Mr DC was on extended leave due to anxiety when his regional director posted on LinkedIn, acknowledging and celebrating male managers who “show up for work each day, put on a name badge, and provide leadership for thousands of colleagues.”

Having worked at Sainsbury’s since he was a schoolboy, Mr DC said his exclusion from the post made him feel “violated.” Following a lawsuit for disability harassment, an employment judge ruled in his favour, stating he had been “humiliated” by being left out and is now in line for compensation.

On International Men’s Day, November 19, Regional Director Matt Hourihan posted on Yammer (Sainsbury’s internal message board) and LinkedIn to mark the occasion.

“I’d like to take a moment to celebrate the male leaders in my team and say thank you for all that you do to help make our stores,” read part of the post. Hourihan, who managed around 5,000 staff members and is now head of customer service at Sainsbury’s, thanked the male managers for their support and leadership. However, he did not name or tag Mr DC, nor include his photo.

Mr DC’s wife informed him about the post, which he testified caused “untold further damage” to his health. He said it created “angst” as he faced questions from friends, colleagues, and LinkedIn connections about whether he had left Sainsbury’s.

“Mr. DC gave evidence that he felt excluded, humiliated, and violated by the post and believed he was excluded because of his absence,” Employment Judge Rhian Brace said.

Hourihan explained that Mr DC, who had been off work for 16 weeks, had deleted his WhatsApp account and requested no contact to recover. Hourihan did not want to bombard him with notifications and lacked a photograph of him, which he felt inappropriate to request.

On November 22, Mr DC filed a complaint with 48 specific concerns against his boss. The investigator partially upheld one concern related to the LinkedIn post but found it did not breach Sainsbury’s social media policy and any impact on Mr DC was unintended. Mr DC’s appeal of this result was dismissed.

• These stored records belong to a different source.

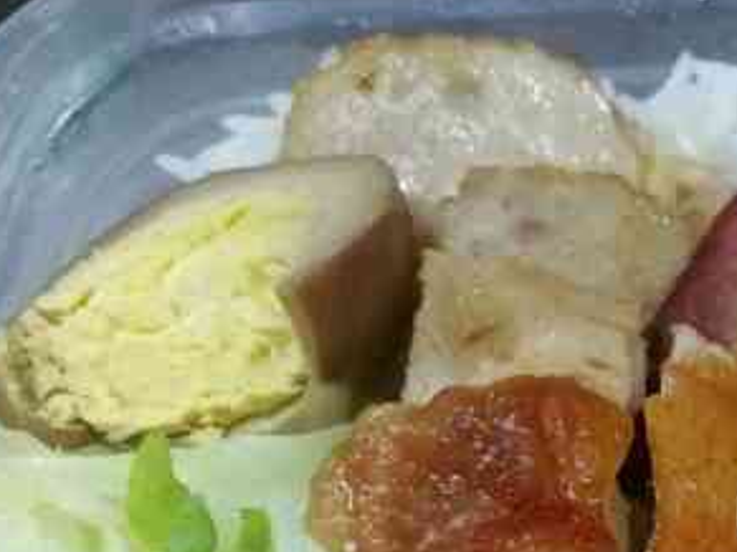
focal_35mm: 65
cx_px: 813
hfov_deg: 27.3
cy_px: 637
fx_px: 1383
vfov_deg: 21.2
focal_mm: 3.95
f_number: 2.2
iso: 400
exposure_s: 1/33.3
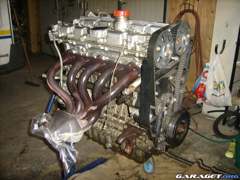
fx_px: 243
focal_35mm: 35
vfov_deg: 40.7
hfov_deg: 52.6
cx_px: 120
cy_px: 90
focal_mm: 5.95
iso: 218
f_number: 2.8
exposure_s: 1/30
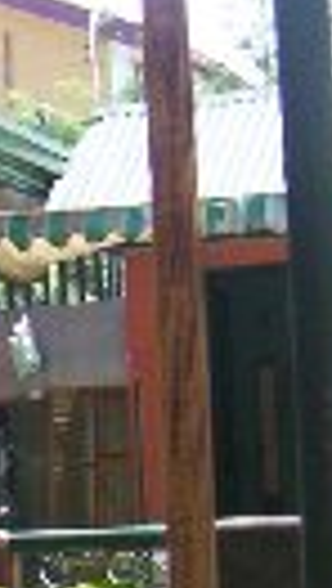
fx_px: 2340
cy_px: 604
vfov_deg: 14.1
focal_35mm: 150
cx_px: -511
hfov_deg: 7.5
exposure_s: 1/480
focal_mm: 5.54
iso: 100
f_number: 2.76
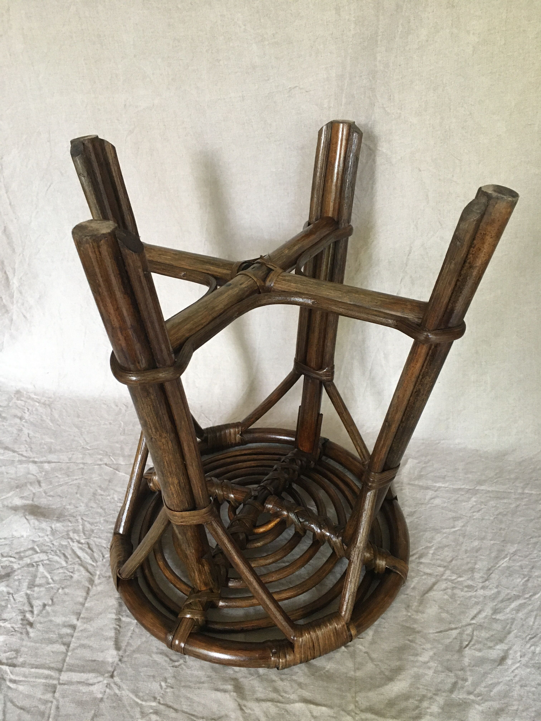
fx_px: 604
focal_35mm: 29
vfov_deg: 61.7
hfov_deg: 48.2
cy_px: 360
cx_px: 270
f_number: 2.2
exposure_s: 1/17
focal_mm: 4.15
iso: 200
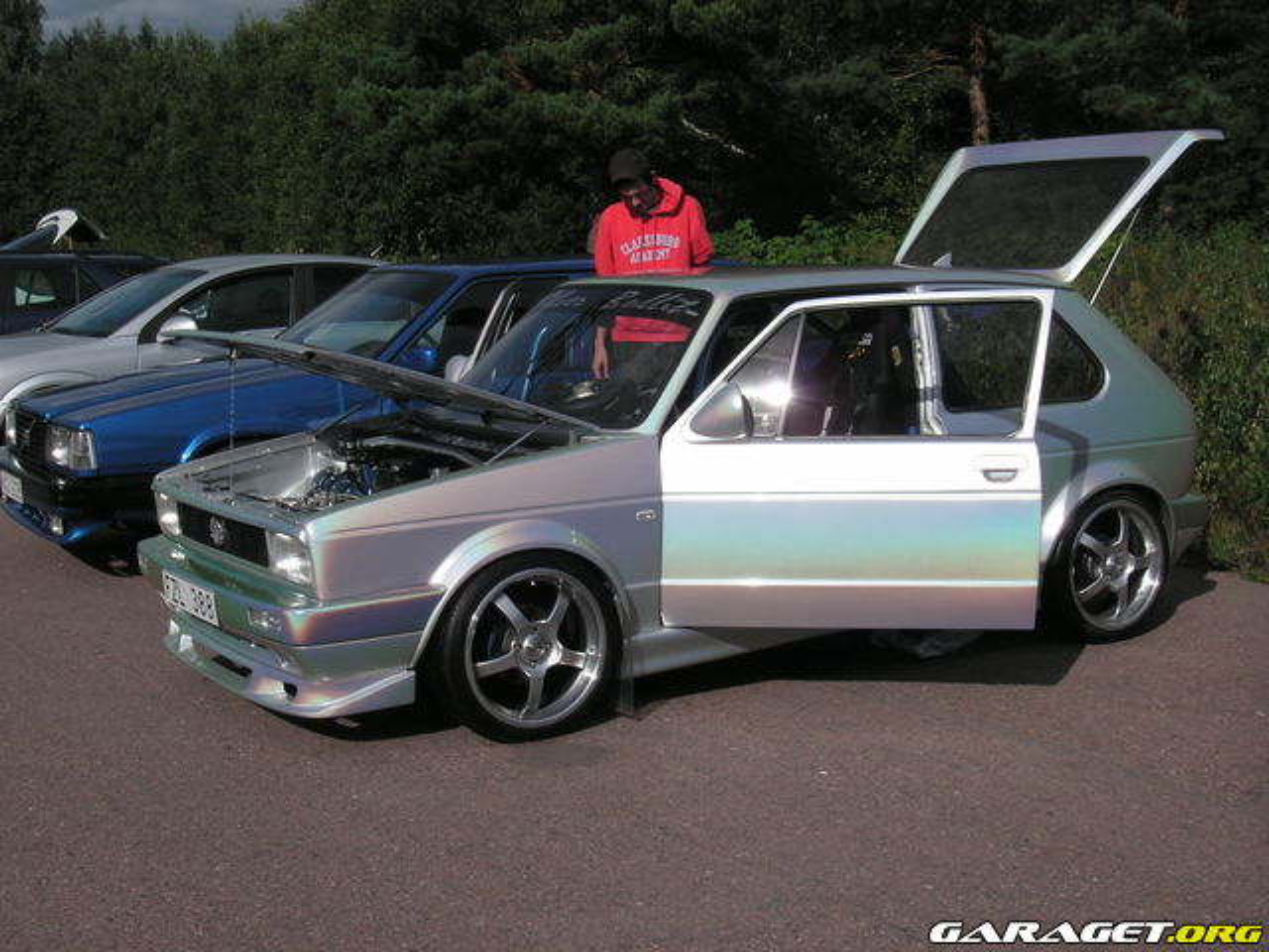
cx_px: 634
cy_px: 476
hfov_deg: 38.9
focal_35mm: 49
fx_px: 1796
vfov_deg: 29.7
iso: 50
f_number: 7.1
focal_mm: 8.2
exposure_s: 1/350
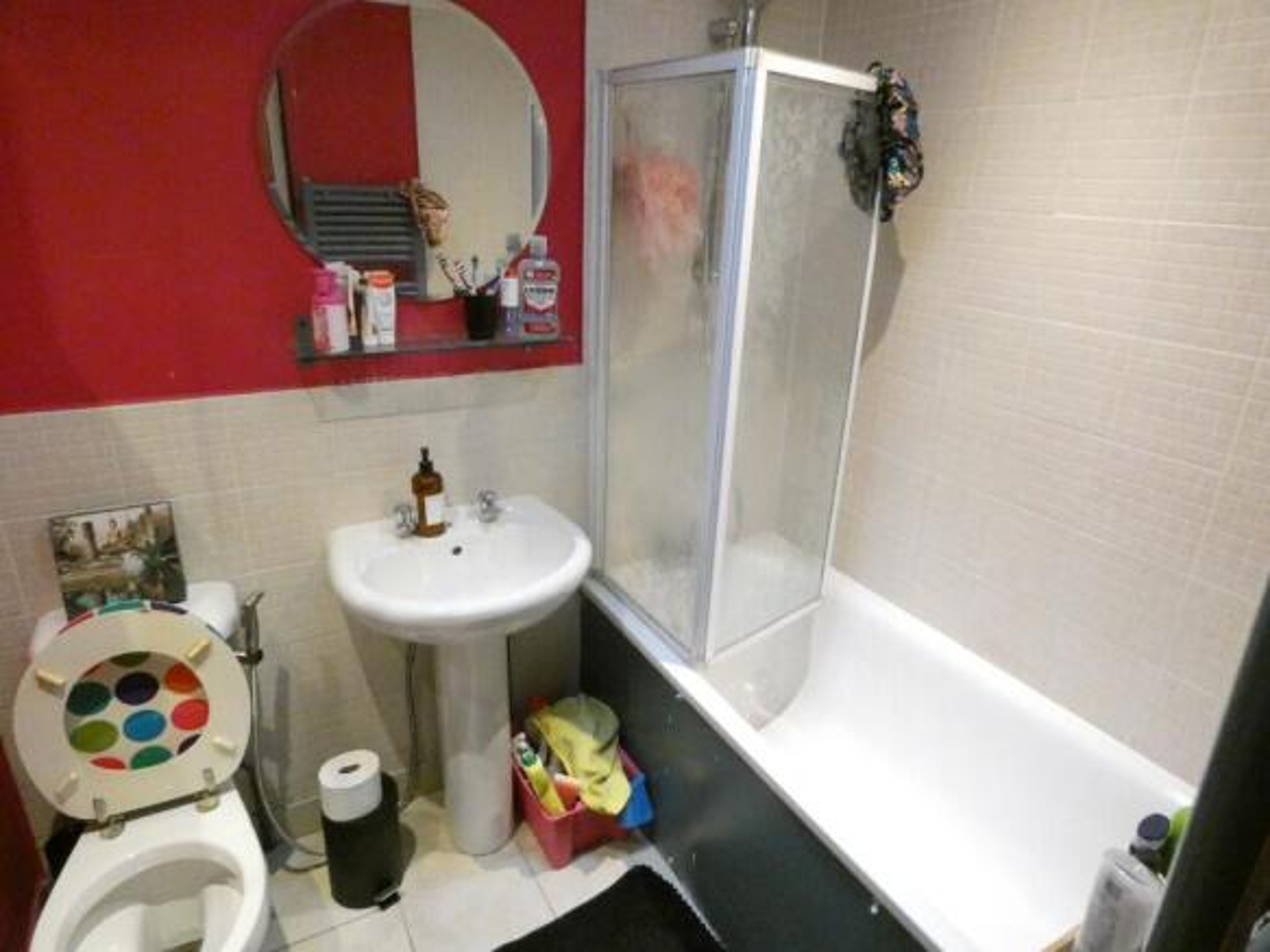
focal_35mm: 20
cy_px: 476
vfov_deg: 66.0
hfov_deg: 81.8
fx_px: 734
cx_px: 635
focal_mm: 3.6
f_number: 2.8
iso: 1600
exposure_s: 1/60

After lengthy discussions about his return-to-work date, Mr DC was dismissed in June 2023. He sued for disability discrimination, harassment, and unfair dismissal.

Upholding his harassment and unfavourable treatment claims related to the LinkedIn post, Judge Brace stated, “[Mr. DC] was a valued and long-serving store manager at Sainsbury’s,” noting that his exclusion from the post was related to his disability.

The tribunal acknowledged Hourihan’s intent to prevent unwanted contact during Mr DC’s leave but accepted that the exclusion caused Mr DC to feel humiliated. Judge Brace remarked, “It was reasonable for [Mr. DC], as a senior store manager, to feel humiliated, particularly when nothing prevented Matt Hourihan from informing [Mr. DC] of the post during their conversation the day prior.”

A remedy hearing to determine his compensation will be held at a later date.